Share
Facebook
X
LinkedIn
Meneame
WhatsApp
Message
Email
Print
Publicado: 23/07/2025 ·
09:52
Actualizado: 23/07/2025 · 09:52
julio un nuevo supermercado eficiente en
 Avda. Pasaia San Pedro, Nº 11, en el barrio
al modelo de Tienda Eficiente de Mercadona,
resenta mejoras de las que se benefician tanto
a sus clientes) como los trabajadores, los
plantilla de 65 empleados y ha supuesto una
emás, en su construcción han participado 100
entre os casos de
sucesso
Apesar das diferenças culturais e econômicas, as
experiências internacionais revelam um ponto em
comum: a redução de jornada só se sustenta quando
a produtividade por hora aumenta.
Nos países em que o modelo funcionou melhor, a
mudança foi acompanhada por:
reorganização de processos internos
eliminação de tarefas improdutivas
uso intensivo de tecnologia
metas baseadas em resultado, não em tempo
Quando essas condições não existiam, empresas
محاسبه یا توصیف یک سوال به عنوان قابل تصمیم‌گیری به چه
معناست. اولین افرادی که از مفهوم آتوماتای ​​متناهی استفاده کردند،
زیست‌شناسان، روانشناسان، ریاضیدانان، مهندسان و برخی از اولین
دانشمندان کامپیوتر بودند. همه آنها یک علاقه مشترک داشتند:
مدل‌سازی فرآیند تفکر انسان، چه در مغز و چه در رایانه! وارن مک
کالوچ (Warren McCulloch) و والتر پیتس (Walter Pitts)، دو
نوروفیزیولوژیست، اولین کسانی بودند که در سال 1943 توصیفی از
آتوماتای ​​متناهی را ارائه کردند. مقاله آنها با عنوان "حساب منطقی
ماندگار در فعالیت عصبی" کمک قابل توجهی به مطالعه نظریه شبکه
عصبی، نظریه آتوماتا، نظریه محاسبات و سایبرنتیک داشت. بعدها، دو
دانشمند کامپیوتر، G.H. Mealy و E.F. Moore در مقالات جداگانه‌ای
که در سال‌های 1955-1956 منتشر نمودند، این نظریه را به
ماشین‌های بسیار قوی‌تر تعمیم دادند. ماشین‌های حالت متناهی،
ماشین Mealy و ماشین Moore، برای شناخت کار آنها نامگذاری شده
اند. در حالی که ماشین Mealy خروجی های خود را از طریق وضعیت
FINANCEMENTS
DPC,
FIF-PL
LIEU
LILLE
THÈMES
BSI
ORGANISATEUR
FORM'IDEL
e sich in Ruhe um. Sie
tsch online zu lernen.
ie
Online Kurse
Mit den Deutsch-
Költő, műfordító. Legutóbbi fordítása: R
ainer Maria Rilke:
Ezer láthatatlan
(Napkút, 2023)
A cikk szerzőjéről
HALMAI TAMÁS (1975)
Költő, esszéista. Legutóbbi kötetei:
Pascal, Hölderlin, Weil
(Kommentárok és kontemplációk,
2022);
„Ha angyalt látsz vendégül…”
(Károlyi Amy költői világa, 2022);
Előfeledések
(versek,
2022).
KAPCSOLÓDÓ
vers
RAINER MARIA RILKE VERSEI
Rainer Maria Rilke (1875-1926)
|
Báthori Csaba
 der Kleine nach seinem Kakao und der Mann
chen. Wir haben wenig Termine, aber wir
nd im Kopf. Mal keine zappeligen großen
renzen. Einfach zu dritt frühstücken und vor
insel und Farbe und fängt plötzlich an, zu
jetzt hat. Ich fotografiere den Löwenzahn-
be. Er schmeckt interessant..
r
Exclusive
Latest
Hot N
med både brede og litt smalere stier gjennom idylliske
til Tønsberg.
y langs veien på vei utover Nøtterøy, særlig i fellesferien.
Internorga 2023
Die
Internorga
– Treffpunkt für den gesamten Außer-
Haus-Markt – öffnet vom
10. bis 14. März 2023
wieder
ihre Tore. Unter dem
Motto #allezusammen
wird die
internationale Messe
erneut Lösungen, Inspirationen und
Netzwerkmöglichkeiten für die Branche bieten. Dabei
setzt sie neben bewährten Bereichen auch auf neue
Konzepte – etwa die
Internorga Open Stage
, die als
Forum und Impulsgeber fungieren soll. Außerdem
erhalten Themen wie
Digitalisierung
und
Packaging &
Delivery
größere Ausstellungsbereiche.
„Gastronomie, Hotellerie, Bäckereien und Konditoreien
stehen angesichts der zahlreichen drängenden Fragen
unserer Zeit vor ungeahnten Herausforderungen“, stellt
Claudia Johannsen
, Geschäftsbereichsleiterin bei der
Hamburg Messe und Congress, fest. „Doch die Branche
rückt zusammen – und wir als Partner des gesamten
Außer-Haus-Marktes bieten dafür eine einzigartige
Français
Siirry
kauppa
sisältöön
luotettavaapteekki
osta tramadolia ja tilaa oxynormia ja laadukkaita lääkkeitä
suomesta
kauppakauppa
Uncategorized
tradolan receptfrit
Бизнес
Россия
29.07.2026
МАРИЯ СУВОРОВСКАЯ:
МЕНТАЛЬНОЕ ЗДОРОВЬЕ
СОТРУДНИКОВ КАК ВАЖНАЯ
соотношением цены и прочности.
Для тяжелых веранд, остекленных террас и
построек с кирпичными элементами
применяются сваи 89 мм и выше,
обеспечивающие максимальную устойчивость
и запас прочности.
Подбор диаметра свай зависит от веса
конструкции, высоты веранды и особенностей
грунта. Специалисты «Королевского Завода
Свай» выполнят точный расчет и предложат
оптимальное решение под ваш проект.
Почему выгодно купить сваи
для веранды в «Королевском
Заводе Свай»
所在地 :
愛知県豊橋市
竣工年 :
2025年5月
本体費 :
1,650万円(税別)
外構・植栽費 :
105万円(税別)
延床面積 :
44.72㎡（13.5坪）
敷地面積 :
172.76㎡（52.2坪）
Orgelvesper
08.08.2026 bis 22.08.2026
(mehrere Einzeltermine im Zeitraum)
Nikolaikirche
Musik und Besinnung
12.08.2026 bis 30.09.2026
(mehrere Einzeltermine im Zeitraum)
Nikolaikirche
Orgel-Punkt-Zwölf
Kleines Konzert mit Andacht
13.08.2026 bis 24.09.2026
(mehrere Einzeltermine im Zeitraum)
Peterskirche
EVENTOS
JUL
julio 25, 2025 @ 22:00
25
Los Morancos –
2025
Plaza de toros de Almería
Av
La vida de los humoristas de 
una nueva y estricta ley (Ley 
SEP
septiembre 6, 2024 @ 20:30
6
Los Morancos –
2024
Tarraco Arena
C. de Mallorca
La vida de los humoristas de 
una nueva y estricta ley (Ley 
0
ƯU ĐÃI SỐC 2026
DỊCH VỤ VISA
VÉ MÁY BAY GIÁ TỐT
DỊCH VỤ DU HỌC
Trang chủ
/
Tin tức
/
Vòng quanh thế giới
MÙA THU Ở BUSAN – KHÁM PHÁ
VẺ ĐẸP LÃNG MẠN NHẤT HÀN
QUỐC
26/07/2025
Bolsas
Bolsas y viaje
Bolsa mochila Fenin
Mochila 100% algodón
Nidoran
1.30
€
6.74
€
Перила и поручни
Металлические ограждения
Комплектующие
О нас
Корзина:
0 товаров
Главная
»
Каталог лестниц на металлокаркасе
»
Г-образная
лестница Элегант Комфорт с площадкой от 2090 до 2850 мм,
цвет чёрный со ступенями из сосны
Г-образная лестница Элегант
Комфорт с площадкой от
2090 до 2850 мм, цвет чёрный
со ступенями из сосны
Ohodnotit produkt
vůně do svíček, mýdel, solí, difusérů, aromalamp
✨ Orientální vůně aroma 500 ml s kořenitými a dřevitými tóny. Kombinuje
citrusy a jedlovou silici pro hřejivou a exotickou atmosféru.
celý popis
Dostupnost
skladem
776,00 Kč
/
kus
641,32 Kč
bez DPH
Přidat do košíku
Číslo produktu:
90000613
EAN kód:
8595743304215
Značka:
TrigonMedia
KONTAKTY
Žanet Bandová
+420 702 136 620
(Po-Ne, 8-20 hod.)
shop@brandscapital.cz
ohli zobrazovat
────────────────────────────────────────
Please copy the lines in the records above between the one holding "مدل‌سازی فرآیند تفکر" and the one holding "ماندگار در فعالیت", inclusive, exactly and with no other line.

مدل‌سازی فرآیند تفکر انسان، چه در مغز و چه در رایانه! وارن مک
کالوچ (Warren McCulloch) و والتر پیتس (Walter Pitts)، دو
نوروفیزیولوژیست، اولین کسانی بودند که در سال 1943 توصیفی از
آتوماتای ​​متناهی را ارائه کردند. مقاله آنها با عنوان "حساب منطقی
ماندگار در فعالیت عصبی" کمک قابل توجهی به مطالعه نظریه شبکه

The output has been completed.